(GIVEN DATA)
'''
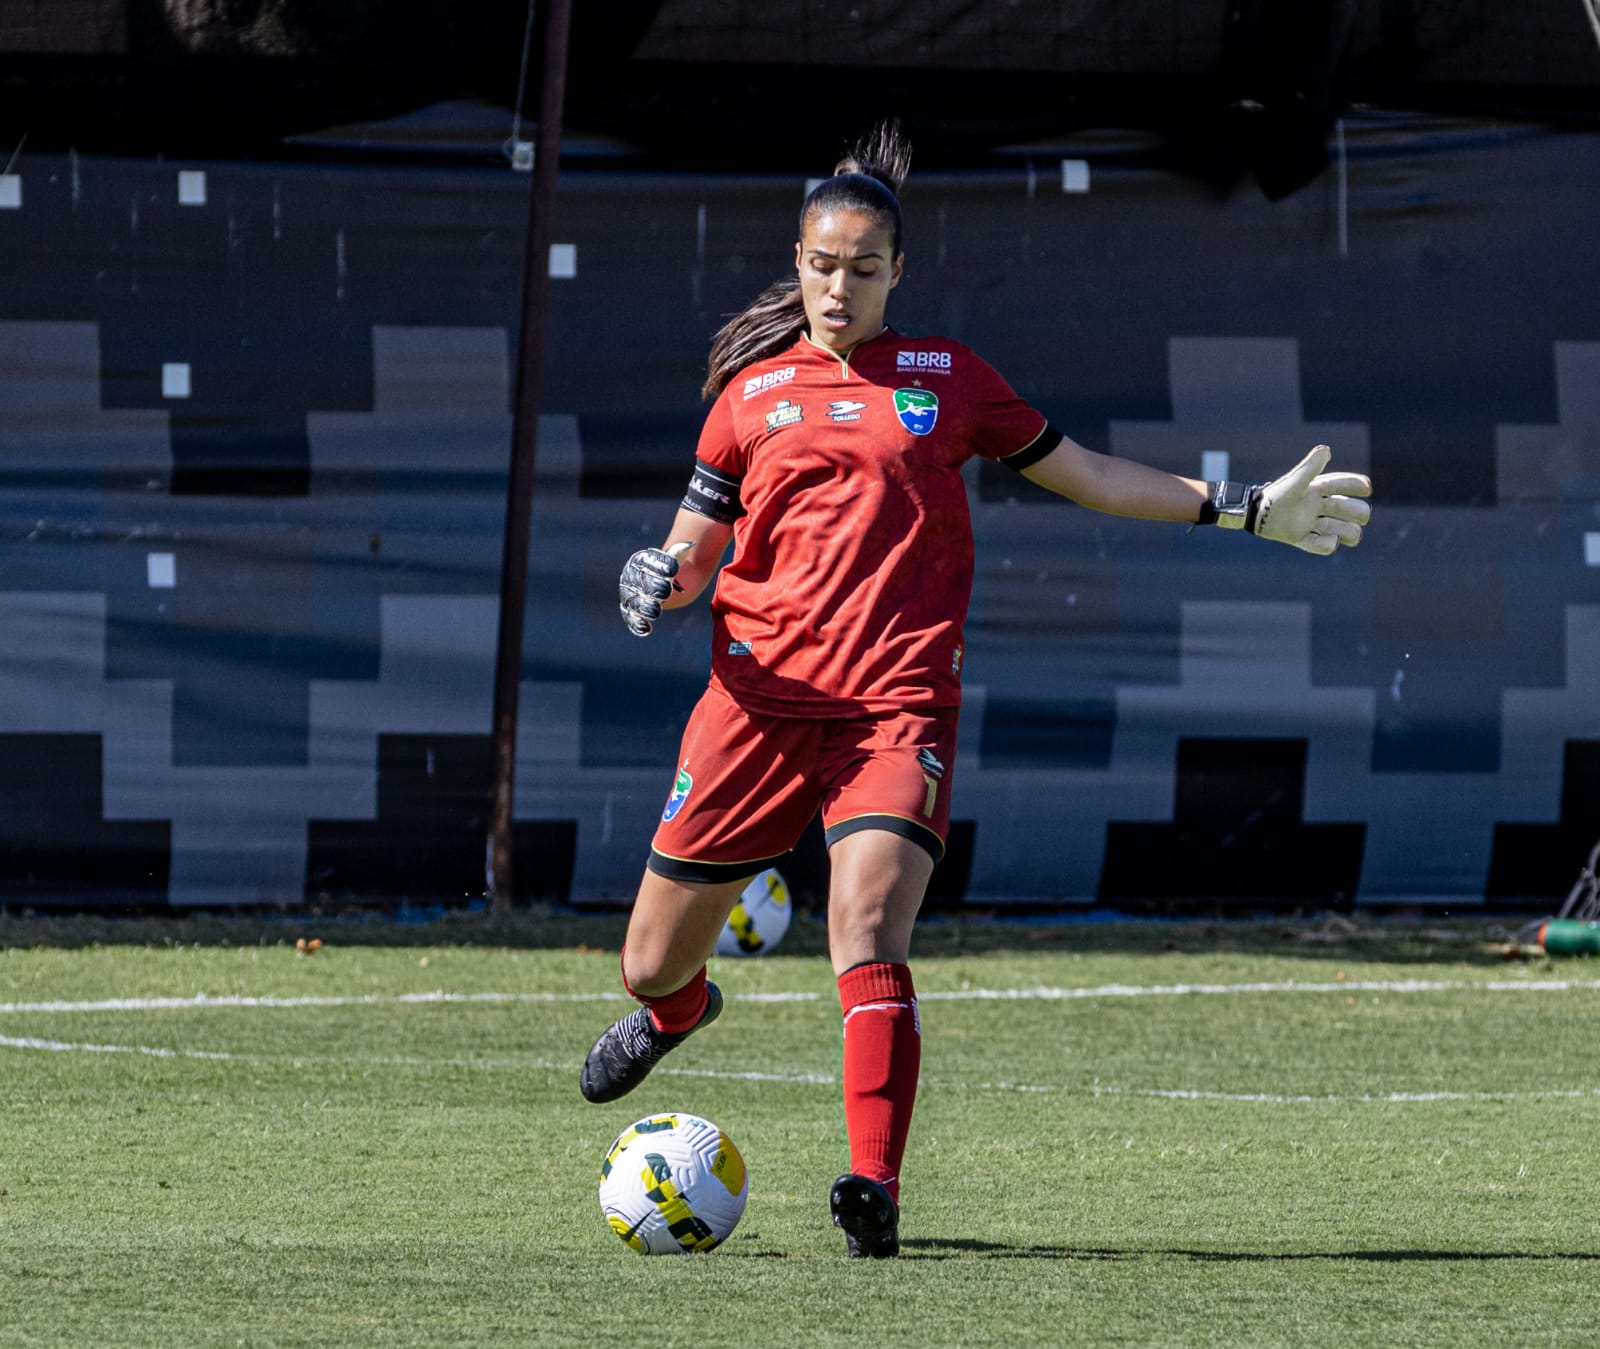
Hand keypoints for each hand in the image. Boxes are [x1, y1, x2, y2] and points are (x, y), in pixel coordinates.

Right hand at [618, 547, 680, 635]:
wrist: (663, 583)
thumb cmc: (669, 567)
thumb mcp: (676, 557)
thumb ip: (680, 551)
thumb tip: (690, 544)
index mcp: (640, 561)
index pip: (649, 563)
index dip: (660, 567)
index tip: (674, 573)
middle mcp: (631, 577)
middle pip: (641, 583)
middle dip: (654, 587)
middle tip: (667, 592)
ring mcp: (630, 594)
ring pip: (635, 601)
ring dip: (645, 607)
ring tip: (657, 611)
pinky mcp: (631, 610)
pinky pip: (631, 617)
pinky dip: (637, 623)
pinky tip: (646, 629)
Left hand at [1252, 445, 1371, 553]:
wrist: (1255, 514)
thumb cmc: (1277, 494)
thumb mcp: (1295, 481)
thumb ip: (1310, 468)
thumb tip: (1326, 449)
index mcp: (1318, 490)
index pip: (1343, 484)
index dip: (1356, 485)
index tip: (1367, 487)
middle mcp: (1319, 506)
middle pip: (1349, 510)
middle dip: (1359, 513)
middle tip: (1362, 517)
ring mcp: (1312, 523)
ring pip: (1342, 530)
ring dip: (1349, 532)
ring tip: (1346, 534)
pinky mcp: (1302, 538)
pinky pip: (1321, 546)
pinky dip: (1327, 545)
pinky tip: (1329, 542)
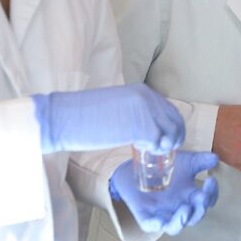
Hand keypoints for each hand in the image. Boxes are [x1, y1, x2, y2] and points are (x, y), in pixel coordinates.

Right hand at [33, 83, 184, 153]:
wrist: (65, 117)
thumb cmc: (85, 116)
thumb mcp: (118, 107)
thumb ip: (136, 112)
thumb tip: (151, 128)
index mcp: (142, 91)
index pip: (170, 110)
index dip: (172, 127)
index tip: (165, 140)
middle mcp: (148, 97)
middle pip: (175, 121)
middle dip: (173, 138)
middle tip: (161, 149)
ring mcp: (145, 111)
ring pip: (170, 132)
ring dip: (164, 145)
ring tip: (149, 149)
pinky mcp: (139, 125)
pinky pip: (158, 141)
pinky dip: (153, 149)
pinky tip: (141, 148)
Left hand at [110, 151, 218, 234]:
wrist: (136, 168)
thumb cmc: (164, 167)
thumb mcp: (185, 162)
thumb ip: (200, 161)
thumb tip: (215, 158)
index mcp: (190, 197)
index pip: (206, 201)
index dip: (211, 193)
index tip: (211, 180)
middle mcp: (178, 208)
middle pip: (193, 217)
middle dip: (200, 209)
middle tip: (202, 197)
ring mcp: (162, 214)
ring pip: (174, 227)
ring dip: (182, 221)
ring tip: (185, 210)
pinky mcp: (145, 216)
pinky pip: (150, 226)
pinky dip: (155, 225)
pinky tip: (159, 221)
'''
(WHAT YOU SHOULD DO) Retype only the lines that run from the first line of the entries above to the line containing "ring tip: (1346, 534)", both included. Do not carry over any pictures.

(EXERCISE ANSWER)
Hand keypoints for each hand in the image. Boxes are [x1, y1, x2, y2] and points are (x, y), in pixel coordinates.

Right hand at [618, 547, 680, 635]:
wrist: (663, 583)
thumb cmc: (669, 567)
thumb mcp: (676, 557)
thumb ip: (680, 551)
thumb tip: (690, 544)
index mcp: (640, 561)
index pip: (649, 563)
index dip: (660, 567)
index tip: (674, 573)
middle mcp: (631, 577)
middle pip: (641, 583)
middle dip: (654, 587)
middle tip: (667, 592)
ring mcp: (630, 594)
ring pip: (635, 601)
ring dip: (645, 607)
ring tip: (657, 611)
pinky mcp: (631, 610)
pinky pip: (631, 617)
pinky dip: (637, 623)
pinky tip: (646, 629)
Left hand at [1252, 445, 1371, 553]:
wrist: (1255, 514)
thumb cmc: (1277, 494)
thumb mcp: (1295, 481)
thumb ip: (1310, 468)
thumb tip: (1326, 449)
index mcp: (1318, 490)
index pip: (1343, 484)
index dip: (1356, 485)
index tip: (1367, 487)
middle mcp: (1319, 506)
middle pip: (1349, 510)
middle dip: (1359, 513)
middle tip: (1362, 517)
ring mcp: (1312, 523)
ring pip: (1342, 530)
ring dip: (1349, 532)
ring tip: (1346, 534)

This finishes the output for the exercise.